◆ YOUR INSTRUCTIONS
Reproduce each of the following entries line for line, keeping every word, number, and punctuation mark unchanged.

◆ DATA SHOWN
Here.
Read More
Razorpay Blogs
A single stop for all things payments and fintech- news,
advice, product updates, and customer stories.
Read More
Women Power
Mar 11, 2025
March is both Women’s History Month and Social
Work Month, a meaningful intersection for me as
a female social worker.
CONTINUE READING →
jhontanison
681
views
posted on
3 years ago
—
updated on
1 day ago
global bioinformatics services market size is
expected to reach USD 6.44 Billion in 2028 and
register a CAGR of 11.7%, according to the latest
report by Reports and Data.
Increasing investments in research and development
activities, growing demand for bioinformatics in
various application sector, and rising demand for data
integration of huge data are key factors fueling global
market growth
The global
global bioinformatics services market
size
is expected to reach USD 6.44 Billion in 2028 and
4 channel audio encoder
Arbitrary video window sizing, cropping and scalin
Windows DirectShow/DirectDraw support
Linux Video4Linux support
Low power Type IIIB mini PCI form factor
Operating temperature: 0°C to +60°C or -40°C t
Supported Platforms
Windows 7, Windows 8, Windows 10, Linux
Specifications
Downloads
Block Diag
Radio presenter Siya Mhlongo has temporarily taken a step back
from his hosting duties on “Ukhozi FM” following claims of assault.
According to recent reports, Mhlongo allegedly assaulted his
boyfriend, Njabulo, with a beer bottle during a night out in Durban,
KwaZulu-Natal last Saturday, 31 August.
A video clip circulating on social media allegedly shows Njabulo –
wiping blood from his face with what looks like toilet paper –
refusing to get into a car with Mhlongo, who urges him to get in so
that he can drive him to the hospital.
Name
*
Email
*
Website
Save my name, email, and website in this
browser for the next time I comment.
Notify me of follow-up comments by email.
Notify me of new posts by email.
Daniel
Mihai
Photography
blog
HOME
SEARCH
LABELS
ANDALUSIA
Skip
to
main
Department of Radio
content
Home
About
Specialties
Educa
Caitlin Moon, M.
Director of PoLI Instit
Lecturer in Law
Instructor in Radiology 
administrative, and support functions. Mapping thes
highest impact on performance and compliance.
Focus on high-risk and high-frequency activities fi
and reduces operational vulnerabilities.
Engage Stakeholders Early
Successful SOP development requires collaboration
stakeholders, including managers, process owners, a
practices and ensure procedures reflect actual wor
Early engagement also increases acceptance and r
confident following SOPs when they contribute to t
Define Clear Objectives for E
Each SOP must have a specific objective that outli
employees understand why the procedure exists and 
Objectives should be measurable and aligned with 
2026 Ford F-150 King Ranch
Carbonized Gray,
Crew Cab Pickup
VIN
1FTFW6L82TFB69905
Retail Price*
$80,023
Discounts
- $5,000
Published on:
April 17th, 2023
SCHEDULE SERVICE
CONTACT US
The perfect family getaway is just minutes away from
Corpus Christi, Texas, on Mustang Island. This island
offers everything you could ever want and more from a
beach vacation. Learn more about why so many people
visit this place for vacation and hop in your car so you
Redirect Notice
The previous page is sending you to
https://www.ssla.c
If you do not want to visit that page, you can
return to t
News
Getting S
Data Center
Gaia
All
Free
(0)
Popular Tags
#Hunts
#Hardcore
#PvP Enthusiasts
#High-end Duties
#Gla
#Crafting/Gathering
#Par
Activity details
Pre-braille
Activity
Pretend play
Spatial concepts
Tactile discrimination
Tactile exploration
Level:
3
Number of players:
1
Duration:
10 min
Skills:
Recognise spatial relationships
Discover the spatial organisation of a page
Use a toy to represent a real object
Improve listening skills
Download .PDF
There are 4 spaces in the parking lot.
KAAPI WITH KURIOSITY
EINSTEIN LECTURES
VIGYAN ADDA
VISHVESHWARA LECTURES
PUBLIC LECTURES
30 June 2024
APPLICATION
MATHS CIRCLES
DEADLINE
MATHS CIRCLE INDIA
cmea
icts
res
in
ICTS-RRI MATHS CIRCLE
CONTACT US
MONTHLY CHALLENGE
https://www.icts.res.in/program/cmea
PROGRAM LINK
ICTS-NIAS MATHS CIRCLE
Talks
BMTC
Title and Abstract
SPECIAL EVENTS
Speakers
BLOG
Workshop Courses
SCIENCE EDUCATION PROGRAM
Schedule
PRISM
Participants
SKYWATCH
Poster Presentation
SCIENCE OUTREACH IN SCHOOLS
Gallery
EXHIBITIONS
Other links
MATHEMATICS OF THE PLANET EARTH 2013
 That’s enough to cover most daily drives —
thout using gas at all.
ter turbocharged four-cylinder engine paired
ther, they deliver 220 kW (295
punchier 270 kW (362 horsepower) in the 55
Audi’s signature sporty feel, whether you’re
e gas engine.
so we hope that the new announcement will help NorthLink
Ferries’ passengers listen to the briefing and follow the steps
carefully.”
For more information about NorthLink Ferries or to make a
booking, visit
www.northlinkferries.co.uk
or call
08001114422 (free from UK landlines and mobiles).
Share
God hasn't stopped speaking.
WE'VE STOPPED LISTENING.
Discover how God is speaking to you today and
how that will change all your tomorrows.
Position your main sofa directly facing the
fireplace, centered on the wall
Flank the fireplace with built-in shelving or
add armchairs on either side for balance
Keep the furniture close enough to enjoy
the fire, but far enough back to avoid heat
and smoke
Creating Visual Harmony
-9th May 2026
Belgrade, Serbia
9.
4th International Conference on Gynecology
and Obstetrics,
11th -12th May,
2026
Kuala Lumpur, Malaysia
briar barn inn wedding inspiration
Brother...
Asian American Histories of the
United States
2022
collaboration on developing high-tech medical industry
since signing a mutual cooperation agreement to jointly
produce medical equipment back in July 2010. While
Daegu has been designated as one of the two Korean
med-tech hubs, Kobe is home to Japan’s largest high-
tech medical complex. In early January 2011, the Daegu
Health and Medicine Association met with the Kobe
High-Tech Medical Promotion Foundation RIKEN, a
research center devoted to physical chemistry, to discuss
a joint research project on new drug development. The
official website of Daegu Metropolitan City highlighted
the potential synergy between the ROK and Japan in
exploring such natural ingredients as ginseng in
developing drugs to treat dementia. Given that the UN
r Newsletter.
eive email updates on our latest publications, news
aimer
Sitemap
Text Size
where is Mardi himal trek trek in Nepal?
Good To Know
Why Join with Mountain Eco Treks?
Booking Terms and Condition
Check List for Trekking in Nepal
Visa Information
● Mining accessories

◆ RESPONSE AREA
Here.
Read More
Razorpay Blogs
A single stop for all things payments and fintech- news,
advice, product updates, and customer stories.
Read More
Women Power
Mar 11, 2025
March is both Women’s History Month and Social
Work Month, a meaningful intersection for me as
a female social worker.
CONTINUE READING →
jhontanison
681
views
posted on
3 years ago
—
updated on
1 day ago
global bioinformatics services market size is
expected to reach USD 6.44 Billion in 2028 and
register a CAGR of 11.7%, according to the latest
report by Reports and Data.
Increasing investments in research and development
activities, growing demand for bioinformatics in
various application sector, and rising demand for data
integration of huge data are key factors fueling global
market growth
The global
global bioinformatics services market
size
is expected to reach USD 6.44 Billion in 2028 and
4 channel audio encoder
Arbitrary video window sizing, cropping and scalin
Windows DirectShow/DirectDraw support
Linux Video4Linux support
Low power Type IIIB mini PCI form factor
Operating temperature: 0°C to +60°C or -40°C t
Supported Platforms
Windows 7, Windows 8, Windows 10, Linux
Specifications
Downloads
Block Diag
Radio presenter Siya Mhlongo has temporarily taken a step back
from his hosting duties on “Ukhozi FM” following claims of assault.
According to recent reports, Mhlongo allegedly assaulted his
boyfriend, Njabulo, with a beer bottle during a night out in Durban,
KwaZulu-Natal last Saturday, 31 August.
A video clip circulating on social media allegedly shows Njabulo –
wiping blood from his face with what looks like toilet paper –
refusing to get into a car with Mhlongo, who urges him to get in so
that he can drive him to the hospital.
Name
*
Email
*
Website
Save my name, email, and website in this
browser for the next time I comment.
Notify me of follow-up comments by email.
Notify me of new posts by email.
Daniel
Mihai
Photography
blog
HOME
SEARCH
LABELS
ANDALUSIA
Skip
to
main
Department of Radio
content
Home
About
Specialties
Educa
Caitlin Moon, M.
Director of PoLI Instit
Lecturer in Law
Instructor in Radiology 
administrative, and support functions. Mapping thes
highest impact on performance and compliance.
Focus on high-risk and high-frequency activities fi
and reduces operational vulnerabilities.
Engage Stakeholders Early
Successful SOP development requires collaboration
stakeholders, including managers, process owners, a
practices and ensure procedures reflect actual wor
Early engagement also increases acceptance and r
confident following SOPs when they contribute to t
Define Clear Objectives for E
Each SOP must have a specific objective that outli
employees understand why the procedure exists and 
Objectives should be measurable and aligned with 
2026 Ford F-150 King Ranch
Carbonized Gray,
Crew Cab Pickup
VIN
1FTFW6L82TFB69905
Retail Price*
$80,023
Discounts
- $5,000
Published on:
April 17th, 2023
SCHEDULE SERVICE
CONTACT US
The perfect family getaway is just minutes away from
Corpus Christi, Texas, on Mustang Island. This island
offers everything you could ever want and more from a
beach vacation. Learn more about why so many people
visit this place for vacation and hop in your car so you
Redirect Notice
The previous page is sending you to
https://www.ssla.c
If you do not want to visit that page, you can
return to t
News
Getting S
Data Center
Gaia
All
Free
(0)
Popular Tags
#Hunts
#Hardcore
#PvP Enthusiasts
#High-end Duties
#Gla
#Crafting/Gathering
#Par
Activity details
Pre-braille
Activity
Pretend play
Spatial concepts
Tactile discrimination
Tactile exploration
Level:
3
Number of players:
1
Duration:
10 min
Skills:
Recognise spatial relationships
Discover the spatial organisation of a page
Use a toy to represent a real object
Improve listening skills
Download .PDF
There are 4 spaces in the parking lot.
KAAPI WITH KURIOSITY
EINSTEIN LECTURES
VIGYAN ADDA
VISHVESHWARA LECTURES
PUBLIC LECTURES
30 June 2024
APPLICATION
MATHS CIRCLES
DEADLINE
MATHS CIRCLE INDIA
cmea
icts
res
in
ICTS-RRI MATHS CIRCLE
CONTACT US
MONTHLY CHALLENGE
https://www.icts.res.in/program/cmea
PROGRAM LINK
ICTS-NIAS MATHS CIRCLE
Talks
BMTC
Title and Abstract
SPECIAL EVENTS
Speakers
BLOG
Workshop Courses
SCIENCE EDUCATION PROGRAM
Schedule
PRISM
Participants
SKYWATCH
Poster Presentation
SCIENCE OUTREACH IN SCHOOLS
Gallery
EXHIBITIONS
Other links
MATHEMATICS OF THE PLANET EARTH 2013
 That’s enough to cover most daily drives —
thout using gas at all.
ter turbocharged four-cylinder engine paired
ther, they deliver 220 kW (295
punchier 270 kW (362 horsepower) in the 55
Audi’s signature sporty feel, whether you’re
e gas engine.
so we hope that the new announcement will help NorthLink
Ferries’ passengers listen to the briefing and follow the steps
carefully.”
For more information about NorthLink Ferries or to make a
booking, visit
www.northlinkferries.co.uk
or call
08001114422 (free from UK landlines and mobiles).
Share
God hasn't stopped speaking.
WE'VE STOPPED LISTENING.
Discover how God is speaking to you today and
how that will change all your tomorrows.
Position your main sofa directly facing the
fireplace, centered on the wall
Flank the fireplace with built-in shelving or
add armchairs on either side for balance
Keep the furniture close enough to enjoy
the fire, but far enough back to avoid heat
and smoke
Creating Visual Harmony
-9th May 2026
Belgrade, Serbia
9.
4th International Conference on Gynecology
and Obstetrics,
11th -12th May,
2026
Kuala Lumpur, Malaysia
briar barn inn wedding inspiration
Brother...
Asian American Histories of the
United States
2022
collaboration on developing high-tech medical industry
since signing a mutual cooperation agreement to jointly
produce medical equipment back in July 2010. While
Daegu has been designated as one of the two Korean
med-tech hubs, Kobe is home to Japan’s largest high-
tech medical complex. In early January 2011, the Daegu
Health and Medicine Association met with the Kobe
High-Tech Medical Promotion Foundation RIKEN, a
research center devoted to physical chemistry, to discuss
a joint research project on new drug development. The
official website of Daegu Metropolitan City highlighted
the potential synergy between the ROK and Japan in
exploring such natural ingredients as ginseng in
developing drugs to treat dementia. Given that the UN
r Newsletter.
eive email updates on our latest publications, news
aimer
Sitemap
Text Size
where is Mardi himal trek trek in Nepal?
Good To Know
Why Join with Mountain Eco Treks?
Booking Terms and Condition
Check List for Trekking in Nepal
Visa Information
● Mining accessories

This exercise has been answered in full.